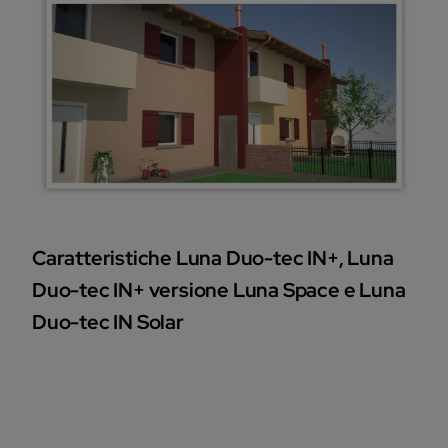
Caratteristiche Luna Duo-tec IN+, Luna
Duo-tec IN+ versione Luna Space e Luna
Duo-tec IN Solar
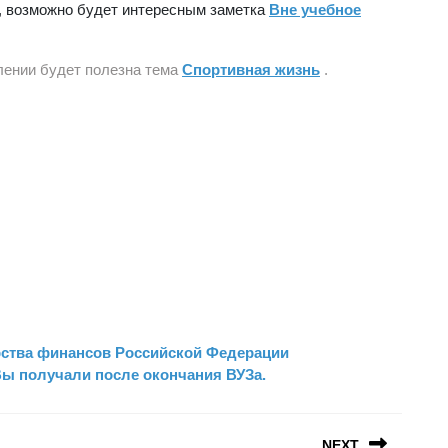
я, возможно будет интересным заметка
Вне учебное
ении будет полезна тема
Спортивная жизнь
.
рства финансов Российской Федерации
Вы получали после окончания ВУЗа.
NEXT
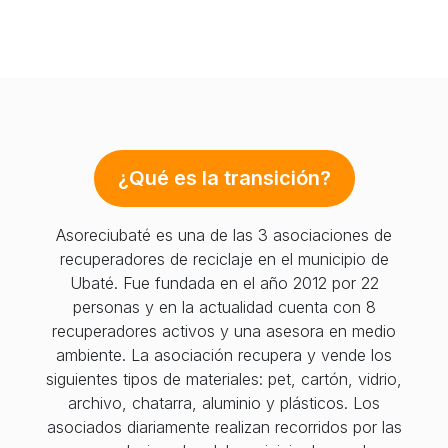
¿Qué es la transición?
Asoreciubaté es una de las 3 asociaciones de
recuperadores de reciclaje en el municipio de
Ubaté. Fue fundada en el año 2012 por 22
personas y en la actualidad cuenta con 8
recuperadores activos y una asesora en medio
ambiente. La asociación recupera y vende los
siguientes tipos de materiales: pet, cartón, vidrio,
archivo, chatarra, aluminio y plásticos. Los
asociados diariamente realizan recorridos por las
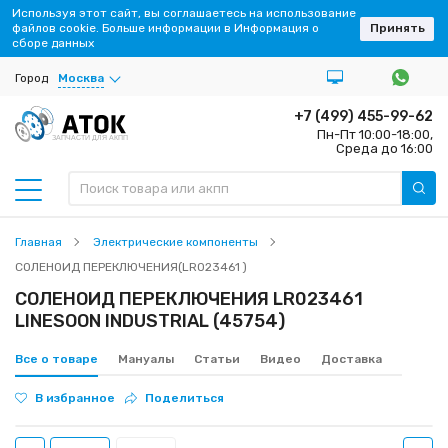
Используя этот сайт, вы соглашаетесь на использование
файлов cookie. Больше информации в Информация о
Принять
сборе данных
Город
Москва
+7 (499) 455-99-62
Пн-Пт 10:00-18:00,
ЗАПЧАСТИ ДЛЯ АКПП
Среда до 16:00
Главная
Электрические компоненты
СОЛЕНОИД ПЕРЕКЛЮЧЕНИЯ(LR023461 )
СОЛЕНОИД ПЕРЕКЛЮЧЕНИЯ LR023461
LINESOON INDUSTRIAL (45754)
Все о товаре
Мануалы
Статьи
Видео
Доставка
В избранное
Поделиться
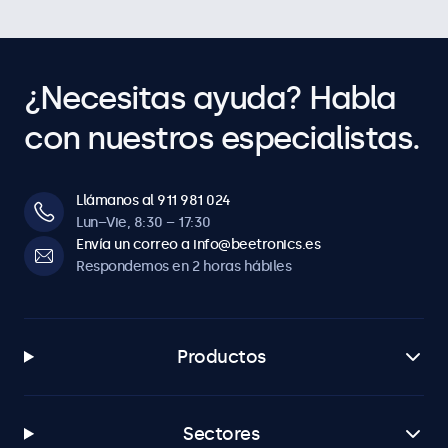
Contenido del paquete
Contiene
Adaptador de alimentación
¿Necesitas ayuda? Habla
con nuestros especialistas.
Compatibilidad
Compatible con
10HB9M/U1, 12HB9M/U1, 15HB9M/U1, 17HB9M/U1,
Llámanos al 911 981 024
19HB9M/U1, 22HB9M/U1, 24HB9M/U1, 27HB9M/U1
Lun–Vie, 8:30 – 17:30
Envía un correo a info@beetronics.es
Respondemos en 2 horas hábiles
Productos
Sectores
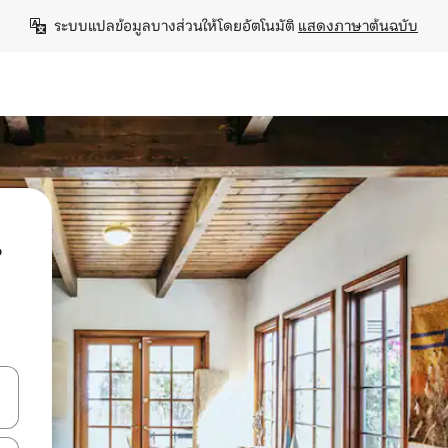
ระบบแปลข้อมูลบางส่วนให้โดยอัตโนมัติ 
แสดงภาษาต้นฉบับ
น
ลการค้นหา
**********
Restate only the lines running from the start of the material above through the line containing "ambiente. La asociación recupera y vende los", ends included. No pictures.

Caratteristiche Luna Duo-tec IN+, Luna
Duo-tec IN+ versione Luna Space e Luna
Duo-tec IN Solar
я, возможно будет интересным заметка
Вне учебное
ении будет полезна тема
Спортивная жизнь
.
рства финансов Российской Федерации
Вы получали после окончания ВУЗа.
NEXT
¿Qué es la transición?
Asoreciubaté es una de las 3 asociaciones de
recuperadores de reciclaje en el municipio de
Ubaté. Fue fundada en el año 2012 por 22
personas y en la actualidad cuenta con 8
recuperadores activos y una asesora en medio
ambiente. La asociación recupera y vende los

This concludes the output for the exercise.